* _What is needed_: Pictures stay out of the copy. Retype exactly, and only, the lines from the one containing "Politikker og betingelser" through the end of the listing below.

* _Data to process_:
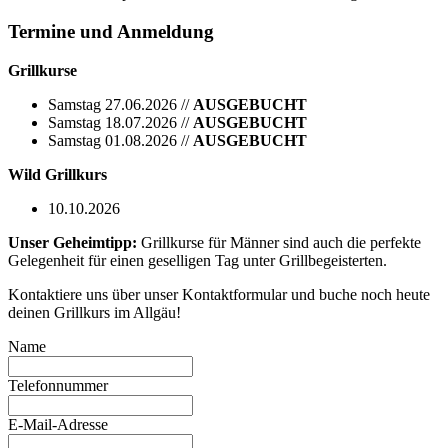
Termine und Anmeldung
Grillkurse
Samstag 27.06.2026 //
AUSGEBUCHT
Samstag 18.07.2026 //
AUSGEBUCHT
Samstag 01.08.2026 //
AUSGEBUCHT
Wild Grillkurs
10.10.2026
Unser Geheimtipp:
Grillkurse für Männer sind auch die perfekte
Gelegenheit für einen geselligen Tag unter Grillbegeisterten.
Kontaktiere uns über unser Kontaktformular und buche noch heute
deinen Grillkurs im Allgäu!
Name
Telefonnummer
E-Mail-Adresse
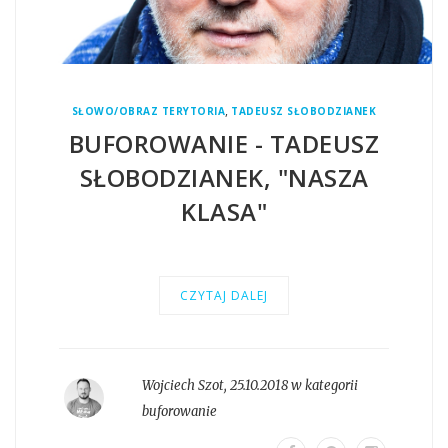
,
SŁOWO/OBRAZ TERYTORIA
TADEUSZ SŁOBODZIANEK
BUFOROWANIE - TADEUSZ
SŁOBODZIANEK, "NASZA
KLASA"
CZYTAJ DALEJ
Wojciech Szot
,
25.10.2018 w kategorii
buforowanie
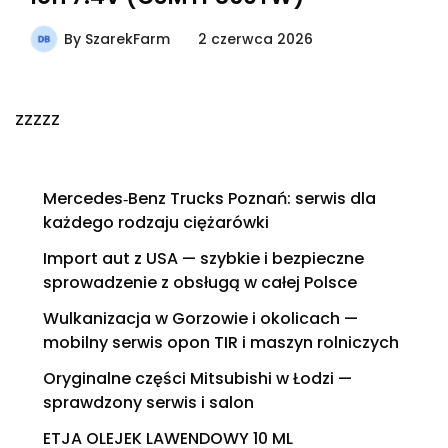
By
SzarekFarm
2 czerwca 2026
zzzzz
Mercedes‑Benz Trucks Poznań: serwis dla
każdego rodzaju ciężarówki
Import aut z USA — szybkie i bezpieczne
sprowadzenie z obsługą w całej Polsce
Wulkanizacja w Gorzowie i okolicach —
mobilny serwis opon TIR i maszyn rolniczych
Oryginalne części Mitsubishi w Łodzi —
sprawdzony serwis i salon
ETJA OLEJEK LAWENDOWY 10 ML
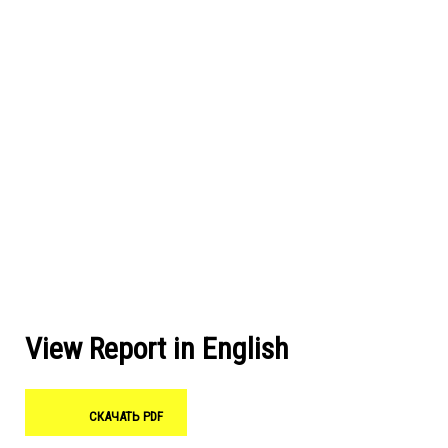
View Report in English
СКАЧАТЬ PDF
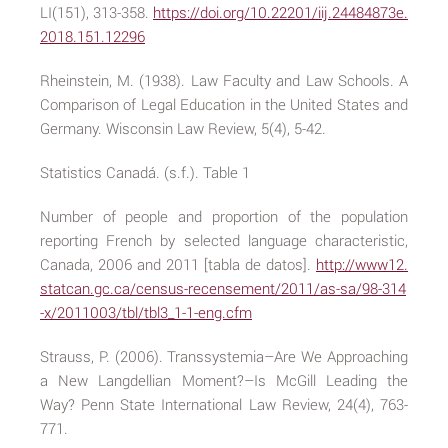
LI(151), 313-358.
https://doi.org/10.22201/iij.24484873e.
2018.151.12296
Rheinstein, M. (1938). Law Faculty and Law Schools. A
Comparison of Legal Education in the United States and
Germany. Wisconsin Law Review, 5(4), 5-42.
Statistics Canadá. (s.f.). Table 1
Number of people and proportion of the population
reporting French by selected language characteristic,
Canada, 2006 and 2011 [tabla de datos].
http://www12.
statcan.gc.ca/census-recensement/2011/as-sa/98-314
-x/2011003/tbl/tbl3_1-1-eng.cfm
Strauss, P. (2006). Transsystemia–Are We Approaching
a New Langdellian Moment?–Is McGill Leading the
Way? Penn State International Law Review, 24(4), 763-
771.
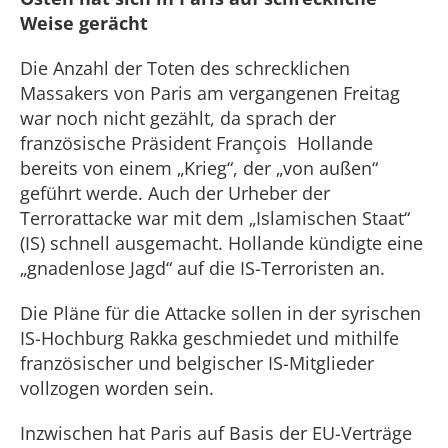
Weise gerächt
Die Anzahl der Toten des schrecklichen
Massakers von Paris am vergangenen Freitag
war noch nicht gezählt, da sprach der
französische Präsident François Hollande
bereits von einem „Krieg“, der „von außen“
geführt werde. Auch der Urheber der
Terrorattacke war mit dem „Islamischen Staat“
(IS) schnell ausgemacht. Hollande kündigte eine
„gnadenlose Jagd“ auf die IS-Terroristen an.
Die Pläne für die Attacke sollen in der syrischen
IS-Hochburg Rakka geschmiedet und mithilfe
französischer und belgischer IS-Mitglieder
vollzogen worden sein.
Inzwischen hat Paris auf Basis der EU-Verträge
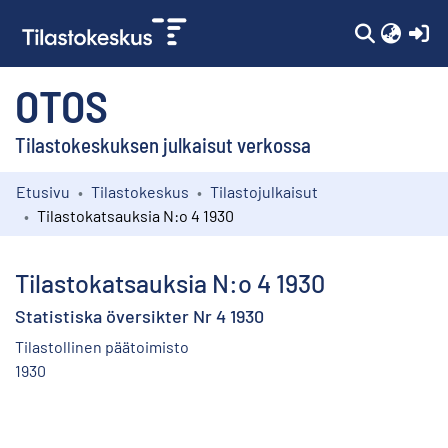
(c
OTOS
Tilastokeskuksen julkaisut verkossa
Etusivu
Tilastokeskus
Tilastojulkaisut
Kokoelmat
Tilastokatsauksia N:o 4 1930
Selaa
Tilastokatsauksia N:o 4 1930
Statistiska översikter Nr 4 1930
Tilastollinen päätoimisto
1930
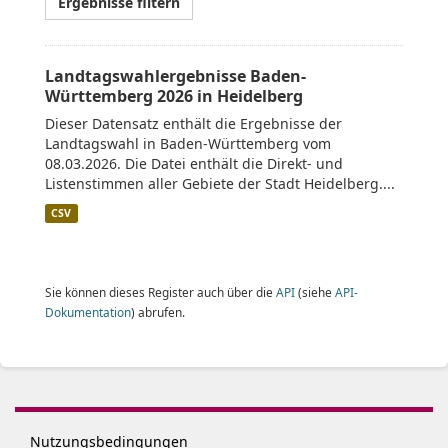
Ergebnisse filtern
Landtagswahlergebnisse Baden-
Württemberg 2026 in Heidelberg
Dieser Datensatz enthält die Ergebnisse der
Landtagswahl in Baden-Württemberg vom
08.03.2026. Die Datei enthält die Direkt- und
Listenstimmen aller Gebiete der Stadt Heidelberg....
CSV
Sie können dieses Register auch über die
API
(siehe
API-
Dokumentation
) abrufen.
Nutzungsbedingungen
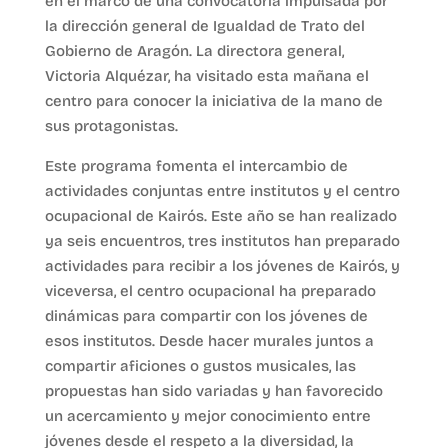
en el marco de una convocatoria impulsada por
la dirección general de Igualdad de Trato del
Gobierno de Aragón. La directora general,
Victoria Alquézar, ha visitado esta mañana el
centro para conocer la iniciativa de la mano de
sus protagonistas.
Este programa fomenta el intercambio de
actividades conjuntas entre institutos y el centro
ocupacional de Kairós. Este año se han realizado
ya seis encuentros, tres institutos han preparado
actividades para recibir a los jóvenes de Kairós, y
viceversa, el centro ocupacional ha preparado
dinámicas para compartir con los jóvenes de
esos institutos. Desde hacer murales juntos a
compartir aficiones o gustos musicales, las
propuestas han sido variadas y han favorecido
un acercamiento y mejor conocimiento entre
jóvenes desde el respeto a la diversidad, la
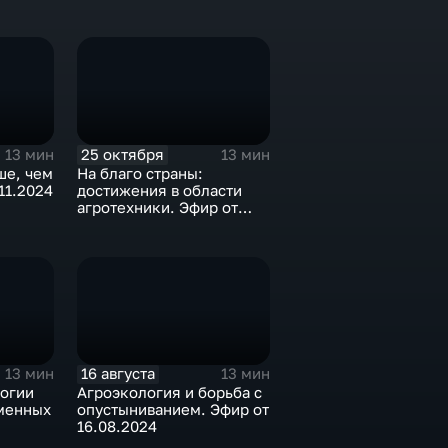
25 октября
13 мин
13 мин
ше, чем
На благо страны:
11.2024
достижения в области
агротехники. Эфир от
25.10.2024
16 августа
13 мин
13 мин
огии
Агроэкология и борьба с
менных
опустыниванием. Эфир от
16.08.2024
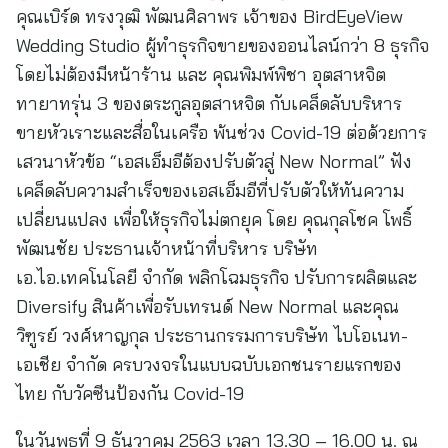
คุณเบิร์ด ทรงวุฒิ พัฒนศิลาพร เจ้าของ BirdEyeView
Wedding Studio ผู้ทำธุรกิจขายของออนไลน์กว่า 8 ธุรกิจ
โดยไม่ต้องมีหน้าร้าน และ คุณพิมพ์พิชา อุตสาหจิต
ทายาทรุ่น 3 ของตระกูลอุตสาหจิต กับเคล็ดลับบริหาร
ขายหัวเราะและสื่อในเครือ พ้นช่วง Covid-19 ต่อด้วยการ
เสวนาหัวข้อ “เอสเอ็มอีต้องปรับตัวสู่ New Normal” ฟัง
เคล็ดลับความสำเร็จของเอสเอ็มอีที่ปรับตัวให้ทันความ
เปลี่ยนแปลง เพื่อให้ธุรกิจไม่ตกยุค โดย คุณกุลโชค โพธิ์
พัฒนชัย ประธานเจ้าหน้าที่บริหาร บริษัท
เอ.ไอ.เทคโนโลยี จำกัด พลิกโฉมธุรกิจ ปรับการผลิตและ
Diversify สินค้าเพื่อรับเทรนด์ New Normal และคุณ
วิฑูรย์ วงศ์หาญกุล ประธานกรรมการบริษัท ไบโอเนท-
เอเชีย จำกัด ครบวงจรในแบบฉบับเอกชนรายแรกของ
ไทย กับวัคซีนป้องกัน Covid-19
ในวันพุธที่ 9 ธันวาคม 2563 เวลา 13.30 – 16.00 น. ณ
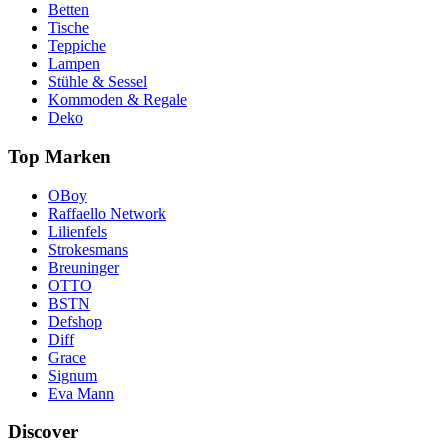
Betten
Tische
Teppiche
Lampen
Stühle & Sessel
Kommoden & Regale
Deko
Top Marken
OBoy
Raffaello Network
Lilienfels
Strokesmans
Breuninger
OTTO
BSTN
Defshop
Diff
Grace
Signum
Eva Mann
Discover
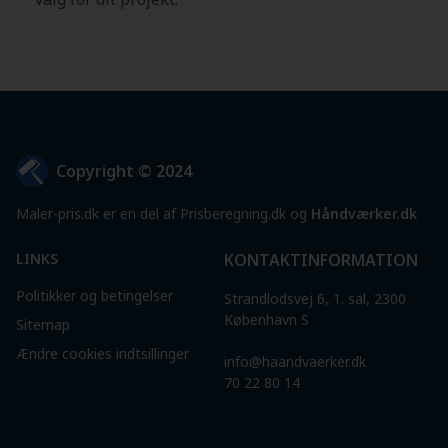
Copyright © 2024
Maler-pris.dk er en del af Prisberegning.dk og
Håndværker.dk
LINKS
KONTAKTINFORMATION
Politikker og betingelser
Strandlodsvej 6, 1. sal, 2300
København S
Sitemap
Ændre cookies indtsillinger
info@haandvaerker.dk
70 22 80 14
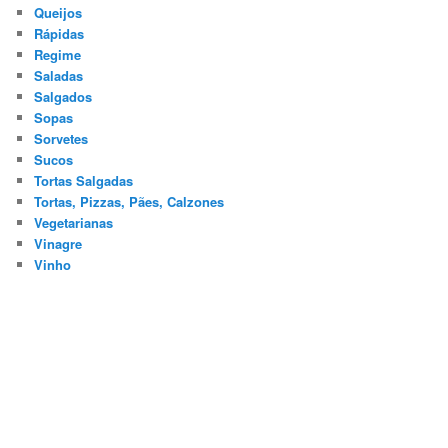
Queijos
Rápidas
Regime
Saladas
Salgados
Sopas
Sorvetes
Sucos
Tortas Salgadas
Tortas, Pizzas, Pães, Calzones
Vegetarianas
Vinagre
Vinho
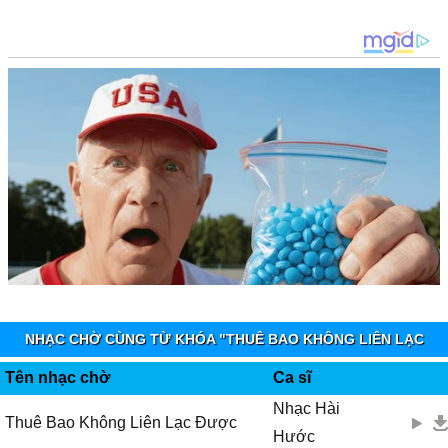
NHẠC CHỜ CÙNG TỪ KHÓA "THUÊ BAO KHÔNG LIÊN LẠC
ĐƯỢC" - MOBIFONE FUNRING
Tên nhạc chờ
Ca sĩ
Nhạc Hài
Thuê Bao Không Liên Lạc Được
Hước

* _Reply to the task_:
Politikker og betingelser
Strandlodsvej 6, 1. sal, 2300
København S
Sitemap
Ændre cookies indtsillinger
info@haandvaerker.dk
70 22 80 14
Queijos
Rápidas
Regime
Saladas
Salgados
Sopas
Sorvetes
Sucos
Tortas Salgadas
Tortas, Pizzas, Pães, Calzones
Vegetarianas
Vinagre
Vinho
NHẠC CHỜ CÙNG TỪ KHÓA "THUÊ BAO KHÔNG LIÊN LẠC
ĐƯỢC" - MOBIFONE FUNRING
Tên nhạc chờ
Ca sĩ
Nhạc Hài
Thuê Bao Không Liên Lạc Được
Hước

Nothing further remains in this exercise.